“One Bullet Too Many” in 1969’s Batman #217 (Frank Robbins, Irv Novick) is the story I think of as the end of the New Look Batman and the beginning of the Bronze Age Dark Knight. Dick goes off to college leaving Batman flying solo; Bruce and Alfred relocate to a Gotham City penthouse; and Batman has a new focus on urban violence and street crime.
Like so many transitions, it turns out the shift from New Look to Dark Look was more gradual than I thought. If I ever knew that Novick and Robbins first worked together on Batman more than a year earlier, I forgot it.
Perhaps that’s because in most ways Batman #204’s “Operation Blindfold” feels very New Look rather than the start of something fresh. We have a villain, the Schemer, who’s not that different from any of the other masterminds Batman’s battled recently. We have a ridiculous scheme involving an army of hoods disguised as blind men. However, we also have the opening scene which does have a novel vibe for the Silver Age.
Reading it makes me realize how often Silver Age Batman has operated in daylight. Even when he’s active at night, it doesn’t feel like these opening pages. Nor does the inevitable scene of Batman Trapped resemble anything Sheldon Moldoff or Carmine Infantino would have drawn.
Unfortunately I don’t believe for a minute that the Schemer’s hoods are a serious threat. Plus Robbins hits Commissioner Gordon with the idiot stick. Gordon accepts without question that the dead man was indeed Batman undercover. That means Batman has to be an imposter. Gordon refuses to listen to any counter-arguments, nor does Batman offer any “only I would know that you and I …” reminiscences.Still, change is clearly in the air.
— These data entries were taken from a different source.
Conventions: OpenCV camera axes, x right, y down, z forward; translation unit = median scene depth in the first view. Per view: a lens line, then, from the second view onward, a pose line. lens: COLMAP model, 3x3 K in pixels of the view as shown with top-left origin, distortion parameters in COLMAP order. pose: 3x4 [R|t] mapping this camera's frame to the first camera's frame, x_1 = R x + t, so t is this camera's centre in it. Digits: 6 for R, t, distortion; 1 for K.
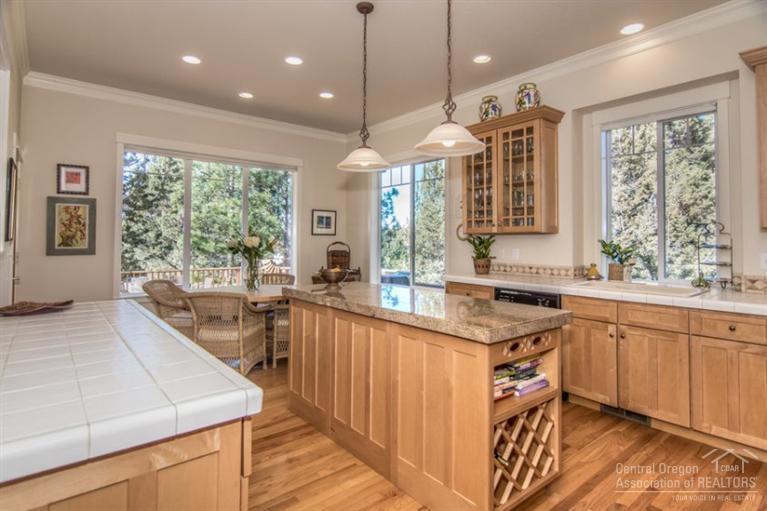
lens RADIAL K [[410.7, 0, 385.0], [0, 410.7, 236.8], [0, 0, 1]] dist [-0.001427, -0.000877]
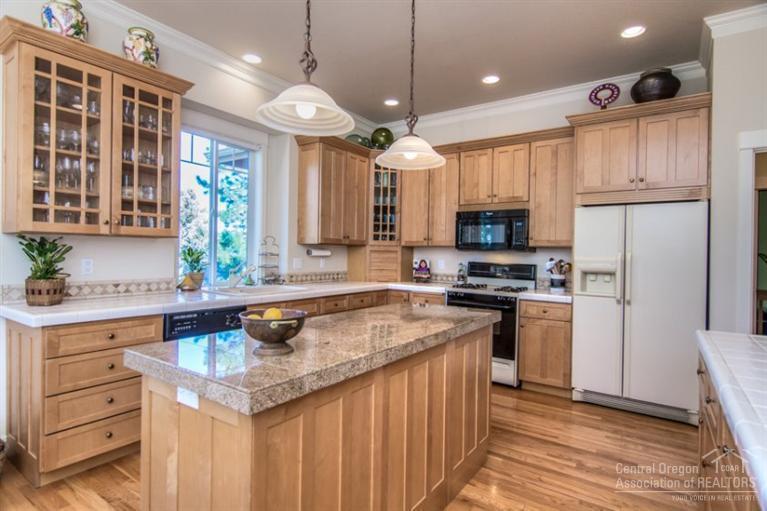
lens RADIAL K [[411.0, 0, 383.5], [0, 411.0, 255.5], [0, 0, 1]] dist [0.000352, -0.000077]
pose [[-0.273237, -0.018579, 0.961767, -0.469849], [-0.027140, 0.999564, 0.011599, 0.003514], [-0.961564, -0.022933, -0.273622, 0.775870]]
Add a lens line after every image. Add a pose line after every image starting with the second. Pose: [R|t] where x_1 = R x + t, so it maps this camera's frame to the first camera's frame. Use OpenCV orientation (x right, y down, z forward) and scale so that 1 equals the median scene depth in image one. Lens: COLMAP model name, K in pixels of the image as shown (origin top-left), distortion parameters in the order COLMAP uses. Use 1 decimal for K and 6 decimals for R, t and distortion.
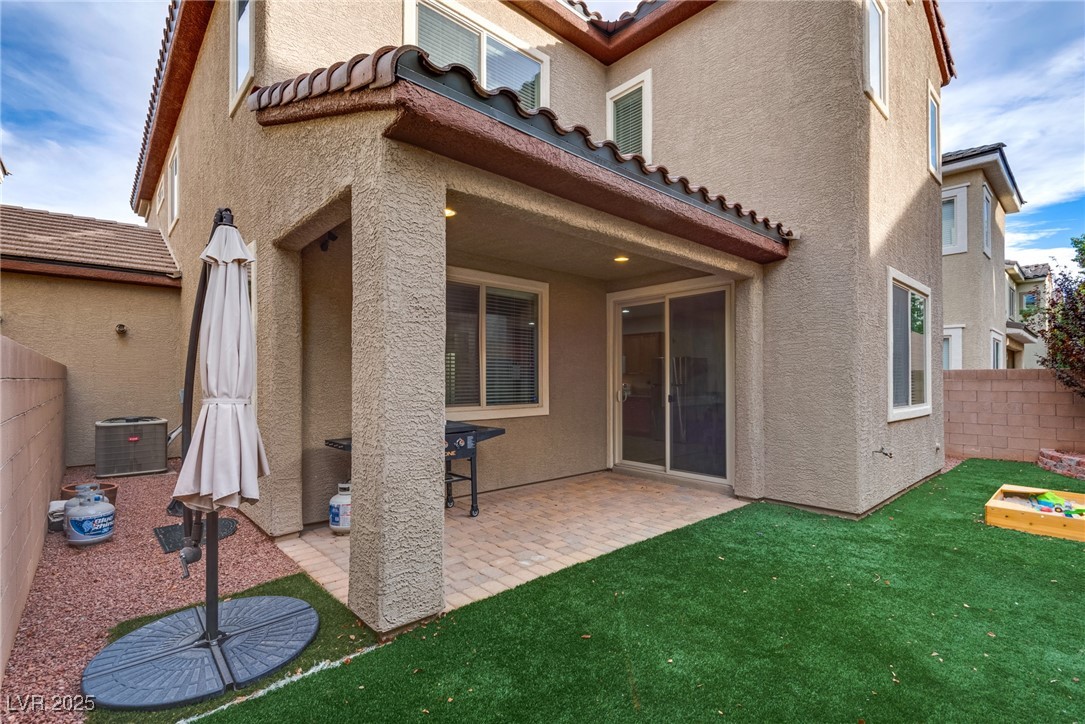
lens RADIAL K [[498.2, 0, 540.2], [0, 498.2, 369.6], [0, 0, 1]] dist [0.018429, -0.012378]
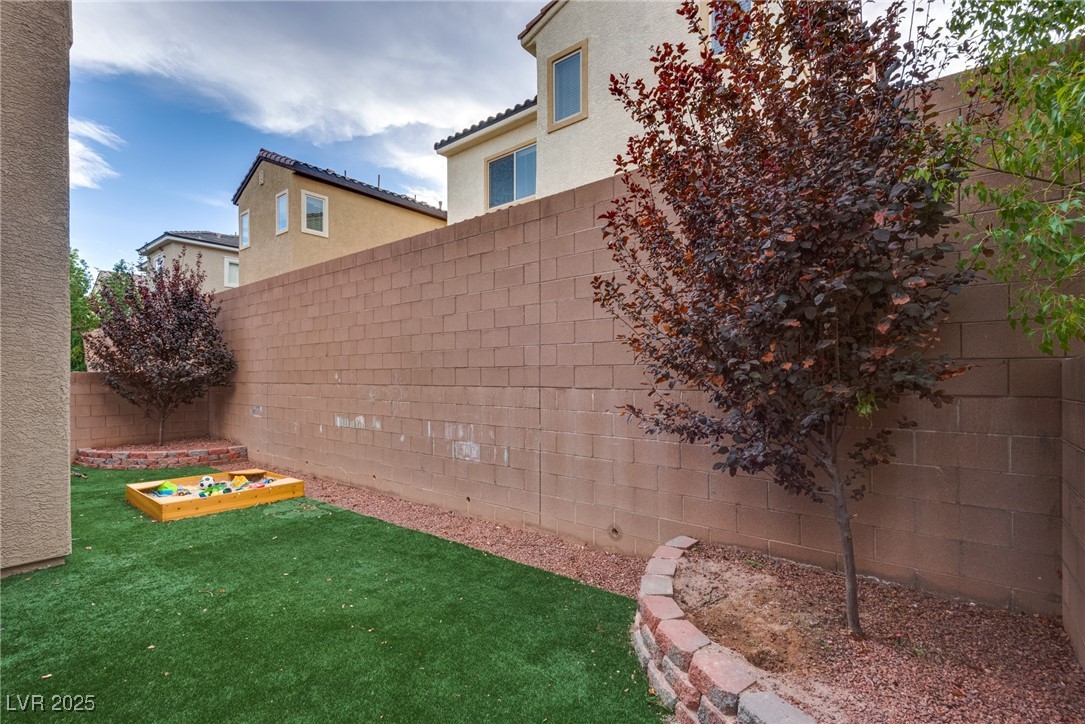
lens RADIAL K [[498.2, 0, 540.2], [0, 498.2, 369.6], [0, 0, 1]] dist [0.018429, -0.012378]
pose [[-0.158235, 0.008671, 0.987363, -0.342022], [-0.015562, 0.999815, -0.011275, -0.019502], [-0.987279, -0.017149, -0.158071, 0.429842]]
Unfortunately, as I grumbled last week, so is relevance. In Detective Comics #378, “Batman! Drop Dead … Twice!” (Robbins and Bob Brown) Robin blows up at Batman, fed up with being treated like a sidekick instead of an equal partner. He slugs Bats and walks out; the cover is not only accurate, it’s not a hoax or an elaborate ruse (it’s a two-part story but the synopsis for Part Two confirms it). The 1960s’ “generation gap” has torn the Dynamic Duo apart.
As you can see, Dick’s conflict is mirrored in Chino’s conflict with his mobster boss. Chino, struck by how much Dick looks like Robin, bullies his new roomie into impersonating Robin so they can lead Batman into a trap and kill him. Then the mob will have to respect them! This time it’s Dick who gets hit with the idiot stick, completely unable to think of a way out of this.
This embodies one of the problems of the relevant era, writers having to contort characters’ personalities into pretzels to make them fit the story. To make me buy Dick slugging his partner would require a very strong inciting incident. Instead, Robbins never explains what pushed Robin over the limit. He simply shoehorns the Boy Wonder into a Relevant! story about the decade’s ongoing conflict between Youth and Age.
Fears about kids running wild were nothing new by the 1960s (e.g., juvenile delinquency fears in the 1950s). By the late 1960s, however, the differences between under and over-thirties in political views, cultural tastes and social attitudes seemed so drastic, a magazine editor described it as a “generation gap.” The sheer size of the Baby Boom issue made the gap feel even more significant, spawning “youthquake” stories about kids taking over: Wild in the Streets, Gas!, Logan’s Run and of course Prez.
In 1968 a good kid unquestioningly taking orders from his father figure didn’t fit the zeitgeist. Of course plenty of kids listened to the parents (at least as much as kids ever have) and shared similar tastes and attitudes, but that’s not how the media portrayed it. Hence an earlier story by Mike Friedrich and Chic Stone showing Dick conflicted over crimefighting: he wanted to run for student body president but had to save Gotham City from that contemporary menace of menaces, the biker gang.
As you can see, Bruce, clueless old fart, can’t imagine what his buddy is so upset about. Oh well, at least DC isn’t writing stories that show teen sidekicks turning to drugs — Wait. Never mind.
#SFWApro. Prez cover by Jerry Grandenetti, other covers by Novick.